Idrogeno: bastano delle pile AAA per rompere le molecole d’acqua(Rinnovabili.it) – I veicoli a idrogeno sono ormai pronti a raggiungere il mercato di massa, ma lo sono anche gli impianti di produzione e rifornimento di questo vettore energetico? In realtà no, la produzione di gas idrogeno in maniera affidabile ed economica è in gran parte ancora una chimera. Ad accorciare le distanze tra sogno e realtà è oggi la nuova invenzione degli scienziati di Standford. Un team della Stanford University ha sviluppato, infatti, un dispositivo a basso costo e zero emissioni che utilizza un’ordinaria batteria AAA per produrre idrogeno attraverso l’elettrolisi dell’acqua. A differenza di altri processi di scissione che utilizzano catalizzatori a base di metalli preziosi, gli elettrodi del dispositivo di Stanford sono fatti di nichel e ferro, due elementi economici e abbondanti.

 

Utilizzando nichel e ferro siamo stati in grado di rendere gli elettrocatalizzatori abbastanza attivi per rompere le molecole d’acqua a temperatura ambiente con una singola batteria da 1,5 volt, ha spiegato Hongjie Dai, professore di chimica presso l’ateneo. “Questa è la prima volta che qualcuno riesce ad impiegare catalizzatori metallici non preziosi per dividere l’acqua ad una bassa tensione.
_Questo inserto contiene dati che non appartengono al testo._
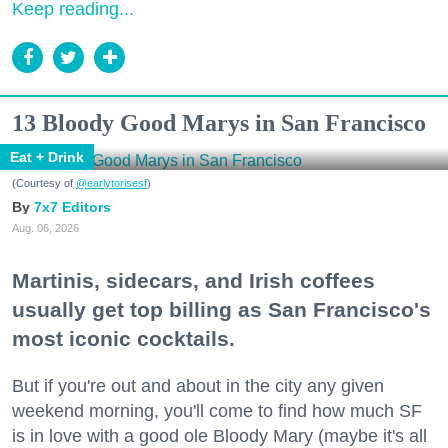
Keep reading...
13 Bloody Good Marys in San Francisco
Eat + Drink
(Courtesy of
@earlytorisesf
)
7x7 Editors
Aug. 06, 2026
Martinis, sidecars, and Irish coffees
usually get top billing as San Francisco's
most iconic cocktails.
But if you're out and about in the city any given
weekend morning, you'll come to find how much SF
is in love with a good ole Bloody Mary (maybe it's all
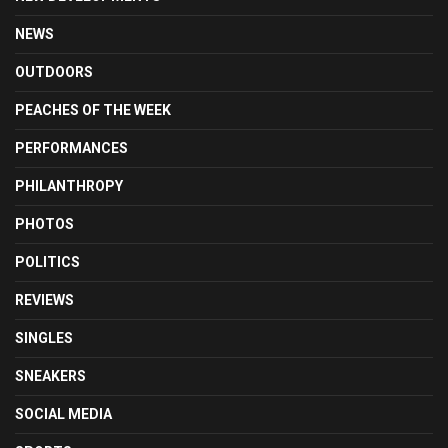
NEWS
OUTDOORS
PEACHES OF THE WEEK
PERFORMANCES
PHILANTHROPY
PHOTOS
POLITICS
REVIEWS
SINGLES
SNEAKERS
SOCIAL MEDIA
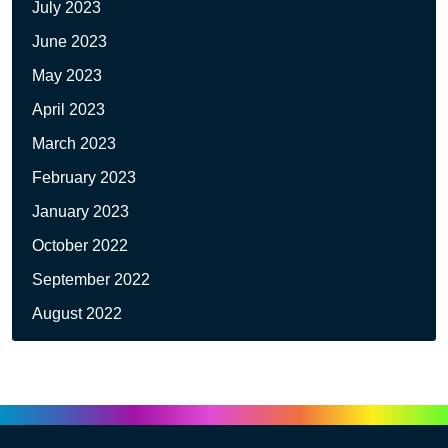
July 2023
June 2023
May 2023
April 2023
March 2023
February 2023
January 2023
October 2022
September 2022
August 2022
E’ davvero notevole, perché normalmente sono necessari materiali costosi, come il platino o l’iridio”, per ottenere lo stesso risultato. Secondo Dai, oltre a produrre idrogeno, la tecnica di scissione potrebbe essere usata per ottenere l’idrossido di sodio, un’importante sostanza chimica industriale. 

 

La scoperta è stata fatta dal laureato Ming Gong, co-autore dello studio. “Ming ha scoperto una struttura in nichel-metallo/nichel-ossido, che risulta essere più attiva del metallo nichelato puro”, ha aggiunto Dai. “Questa configurazione favorisce elettrocatalisi, ma ancora non siamo riusciti a comprendere appieno come funzioni”. I ricercatori descrivono il nuovo dispositivo in uno studio pubblicato il 22 agosto sulla rivista Nature Communications.